NB: Please note, we’ve had a issue with the manufacture of the vinyl. It’ll be with us shortly :)
‘Misdeeds’ opens with an upbeat, energetic feel; the rhythm propelled by a driving sub bass groove… this is dubstep at it’s most optimistic. ‘Jenova’ is killer technoid garage that maintains the same urgency, with a brightness, buoyancy and warmth that defies any stereotype of “deep” and pensive, preferring to move bodies on the floor. Hot City has been gaining quite a reputation on the London underground having recently completed mixes for Mary Anne Hobbs as well as the ever reliable FACT magazine series. He is also a resident at London’s Wifey club night as well as the How’s My Raving events at Cargo. Simply put, Hot City produces relentless, unselfconscious dance-floor bangers that neatly triangulate hardcore, UK garage and jacking Todd Edward’s style New York House. With tight production and precision edits propelling his sound forward, Hot City seems to have successfully captured the ethos of the UK rave continuum and packaged it up into a driving 21st century sound that’s found favour from DJs as diverse as Drop The Lime and Hudson Mohawke.
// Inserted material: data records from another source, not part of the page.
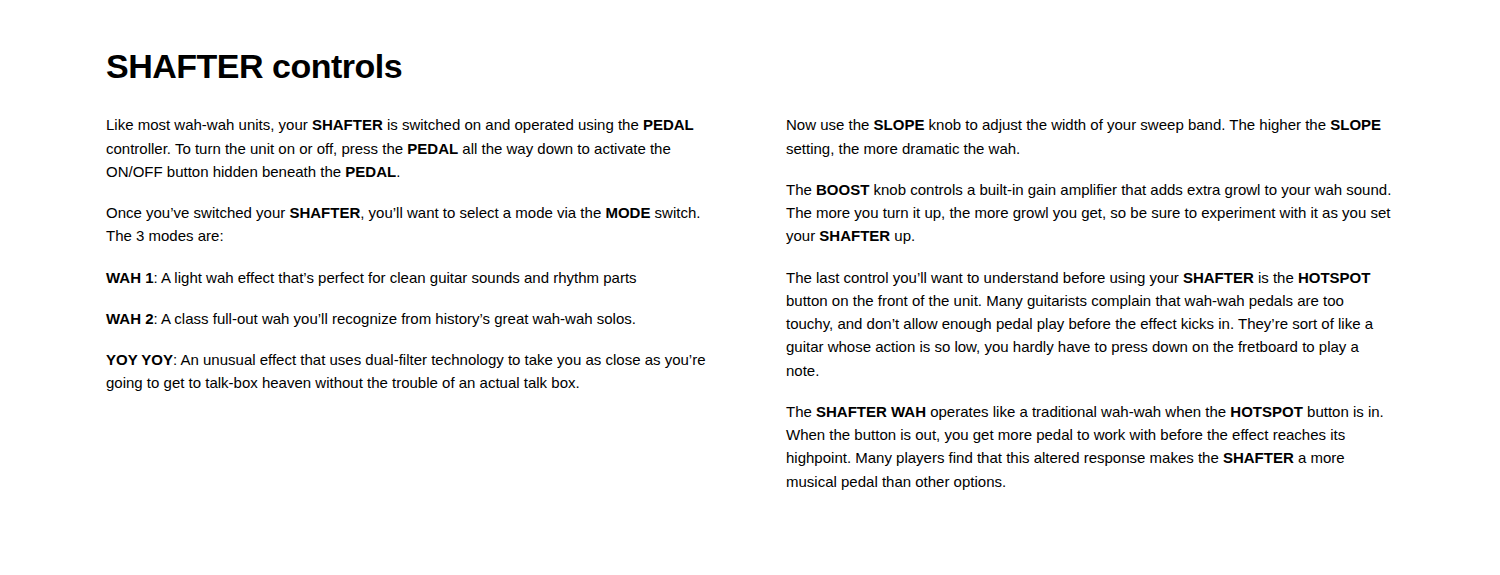SHAFTER controls
Like most wah-wah units, your SHAFTER is switched on and operated using the PEDAL controller. To turn the unit on or off, press the PEDAL all the way down to activate the ON/OFF button hidden beneath the PEDAL.
Once you’ve switched your SHAFTER, you’ll want to select a mode via the MODE switch. The 3 modes are:
WAH 1: A light wah effect that’s perfect for clean guitar sounds and rhythm parts
WAH 2: A class full-out wah you’ll recognize from history’s great wah-wah solos.
YOY YOY: An unusual effect that uses dual-filter technology to take you as close as you’re going to get to talk-box heaven without the trouble of an actual talk box.
Now use the SLOPE knob to adjust the width of your sweep band. The higher the SLOPE setting, the more dramatic the wah.
The BOOST knob controls a built-in gain amplifier that adds extra growl to your wah sound. The more you turn it up, the more growl you get, so be sure to experiment with it as you set your SHAFTER up.
The last control you’ll want to understand before using your SHAFTER is the HOTSPOT button on the front of the unit. Many guitarists complain that wah-wah pedals are too touchy, and don’t allow enough pedal play before the effect kicks in. They’re sort of like a guitar whose action is so low, you hardly have to press down on the fretboard to play a note.
The SHAFTER WAH operates like a traditional wah-wah when the HOTSPOT button is in. When the button is out, you get more pedal to work with before the effect reaches its highpoint. Many players find that this altered response makes the SHAFTER a more musical pedal than other options.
‘Setting Me Free’ starts with what could be a very early Prodigy string pad before launching into solid house groove reminiscent of Inner City. The track continues to build and surprise with clever edits, sampled vocal phonemes and euphoric breaks. ‘No More’ sees Hot City delve into 3am warehouse party territory, built around a stabbing bass note before opening into a piano chord that interplays with a doubling of the bass riff and the signature edits and breaks. It’s unashamed hands-in-the-air material, recalling a time when the dance was less self consciously genre bound, and making that time now.
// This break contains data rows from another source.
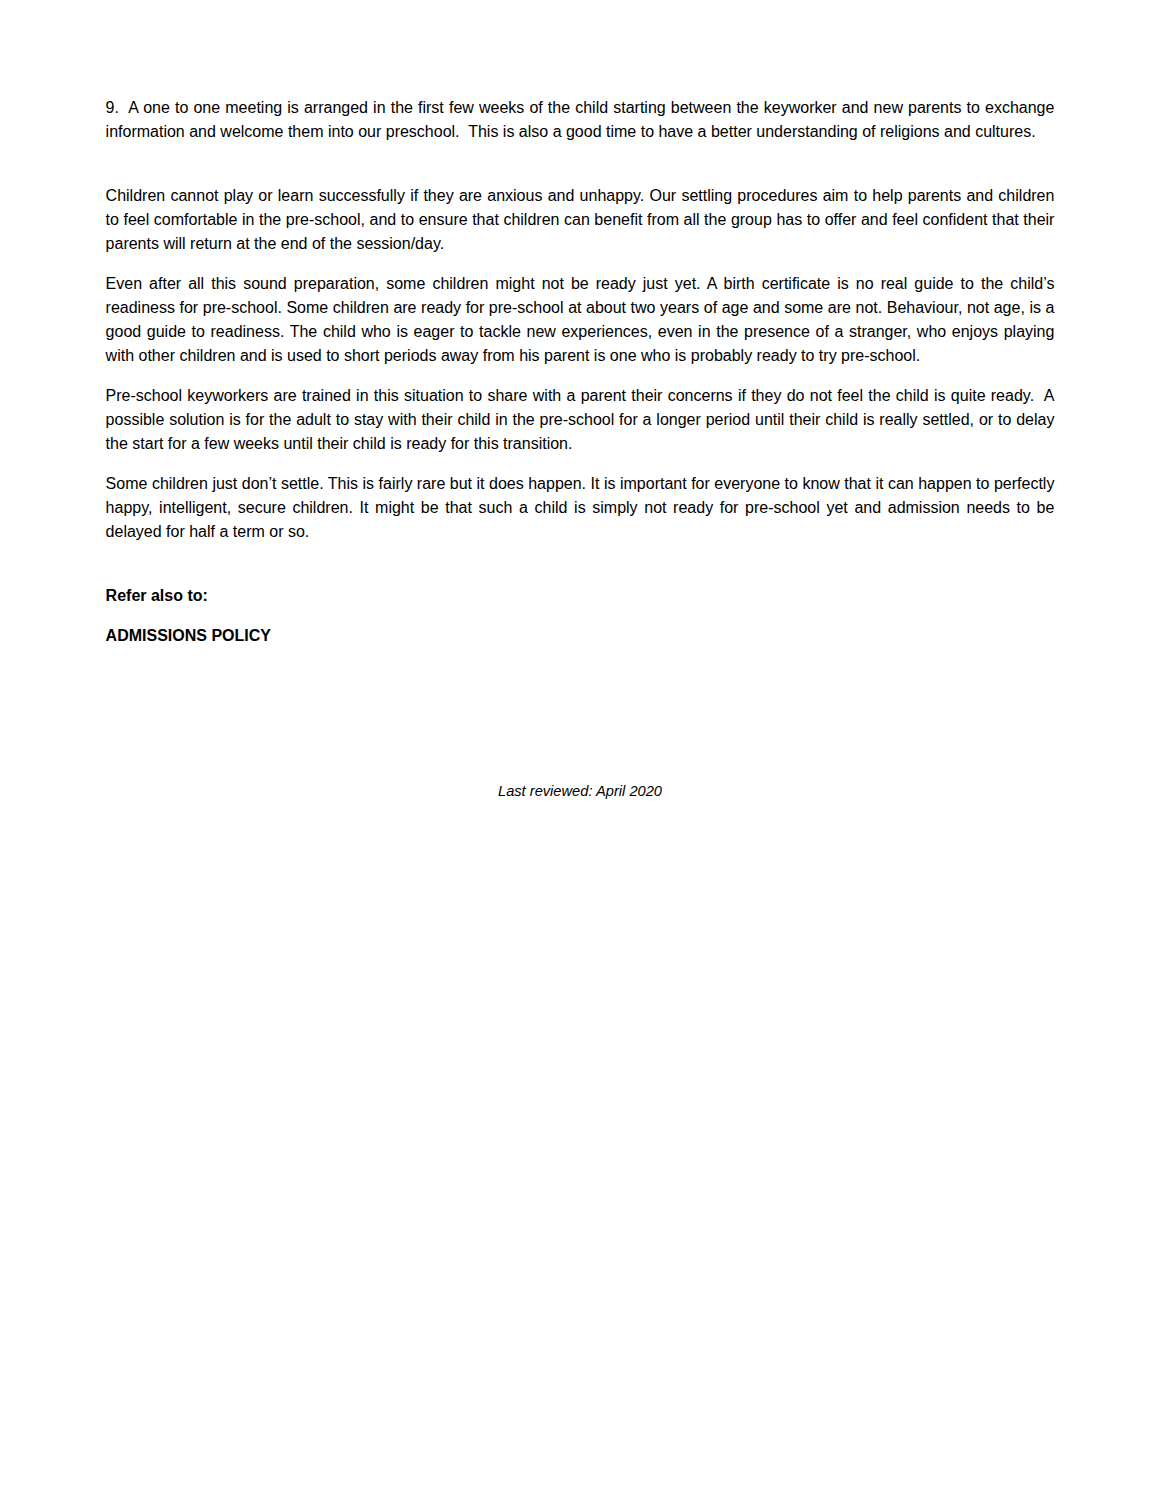9. A one to one meeting is arranged in the first few weeks of the child starting between the keyworker and new parents to exchange information and welcome them into our preschool. This is also a good time to have a better understanding of religions and cultures.
Children cannot play or learn successfully if they are anxious and unhappy. Our settling procedures aim to help parents and children to feel comfortable in the pre-school, and to ensure that children can benefit from all the group has to offer and feel confident that their parents will return at the end of the session/day.
Even after all this sound preparation, some children might not be ready just yet. A birth certificate is no real guide to the child’s readiness for pre-school. Some children are ready for pre-school at about two years of age and some are not. Behaviour, not age, is a good guide to readiness. The child who is eager to tackle new experiences, even in the presence of a stranger, who enjoys playing with other children and is used to short periods away from his parent is one who is probably ready to try pre-school.
Pre-school keyworkers are trained in this situation to share with a parent their concerns if they do not feel the child is quite ready. A possible solution is for the adult to stay with their child in the pre-school for a longer period until their child is really settled, or to delay the start for a few weeks until their child is ready for this transition.
Some children just don’t settle. This is fairly rare but it does happen. It is important for everyone to know that it can happen to perfectly happy, intelligent, secure children. It might be that such a child is simply not ready for pre-school yet and admission needs to be delayed for half a term or so.
Refer also to:
ADMISSIONS POLICY
Last reviewed: April 2020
Or check out a scan of the magazine.
“Spatial’s Infrasonics imprint expands its remit with a new release featuring the debut productions from Ike Release and two gems from underground stepper Hot City. While the label has become known for Spatial’s pristine 2-step refluxes, this instalment moves from the darker edges of the floor into the dancing zone with Ike Release’s two breakstep meets dubtech styles, carving out hard-skipping rhythms and low-rubbing garage bass under bright and airy dubchord sequences sounding like the best of London’s current rave styles transplanted to somewhere in Berlin. Hot City makes sure it comes crashing back to London on his pair of winners though, starting with the EBM kicks of ‘Setting Me Free’ fashioned into something far funkier and late-90’s urban-garage-bleep styled. Check his killer Fact mix for all the reference points that never really reached the North back then! His ‘No More’ cut follows with a very tasty rave-house anthem in the making. Massive twelve.”
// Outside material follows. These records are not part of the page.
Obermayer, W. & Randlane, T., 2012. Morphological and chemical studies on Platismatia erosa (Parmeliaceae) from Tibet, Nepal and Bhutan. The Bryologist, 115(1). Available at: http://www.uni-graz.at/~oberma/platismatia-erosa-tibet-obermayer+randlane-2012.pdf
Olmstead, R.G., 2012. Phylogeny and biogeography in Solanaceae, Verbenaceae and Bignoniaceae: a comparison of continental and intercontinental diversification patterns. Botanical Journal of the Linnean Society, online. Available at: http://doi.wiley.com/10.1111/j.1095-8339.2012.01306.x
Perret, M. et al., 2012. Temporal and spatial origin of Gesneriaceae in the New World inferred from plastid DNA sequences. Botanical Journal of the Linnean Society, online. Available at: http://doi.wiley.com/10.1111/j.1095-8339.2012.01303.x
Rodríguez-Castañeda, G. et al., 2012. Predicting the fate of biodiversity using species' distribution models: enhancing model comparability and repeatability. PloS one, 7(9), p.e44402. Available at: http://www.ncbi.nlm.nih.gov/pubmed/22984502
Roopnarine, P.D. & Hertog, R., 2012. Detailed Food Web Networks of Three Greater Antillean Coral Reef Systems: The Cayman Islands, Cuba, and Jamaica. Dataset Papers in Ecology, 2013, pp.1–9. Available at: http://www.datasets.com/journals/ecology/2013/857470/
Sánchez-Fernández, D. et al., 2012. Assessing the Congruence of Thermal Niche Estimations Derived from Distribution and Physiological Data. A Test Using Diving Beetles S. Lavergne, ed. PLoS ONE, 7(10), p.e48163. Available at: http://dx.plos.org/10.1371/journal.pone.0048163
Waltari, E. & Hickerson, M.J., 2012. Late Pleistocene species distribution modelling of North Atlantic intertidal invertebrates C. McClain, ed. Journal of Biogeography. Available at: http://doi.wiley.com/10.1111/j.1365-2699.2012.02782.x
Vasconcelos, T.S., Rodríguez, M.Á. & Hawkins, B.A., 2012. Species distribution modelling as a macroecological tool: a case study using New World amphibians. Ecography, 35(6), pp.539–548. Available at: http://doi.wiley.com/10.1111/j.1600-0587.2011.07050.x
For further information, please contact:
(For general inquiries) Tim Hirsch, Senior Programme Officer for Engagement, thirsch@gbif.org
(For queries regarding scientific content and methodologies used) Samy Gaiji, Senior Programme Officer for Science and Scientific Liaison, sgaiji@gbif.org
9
“The first 12-inch release on Infrasonics is a milestone. The first single of its diameter (both of its predecessors have been 10-inches), it also harbours the first material not produced by Infra boss Spatial to be released on the label. Bringing back the concept of a split single, Spatial’s enlisted two of future garage’s brightest hopes in Ike Release and Hot City for the honour. Chicago-raised Ike Release shares more than a passing aural resemblence to the previous output on the label, with airy pads delayed for eons supported by a rough and punchy 2-step beat and super high-pitched vocal snippets that scream at the perfect moment. “Jenova” pips the post of Ike’s work on here with its constant Detroit pulses and clean sine wave bass clawing for a little more attention than the rough thunder of his drum work on “Misdeeds.” London’s own Hot City – who came to light after a sterling effort on the Highpoint Lowlife label – is a bass producer with a subtle difference. His passion for rave music is undeniable with waify intro melodies skipping through primitive percussion and on into the leading piano workout on “Setting Me Free,” but he doesn’t sound as excessively throwback as, say, Zomby or Shitmat. The melding of rough bass, the simplicity of his skipping drum samples and the general tinny cleanliness of his piano samples on “No More” proves this, and offer a glimpse of a wholly original producer fighting to break through the hordes of producers painting dubstep-not-dubstep by numbers."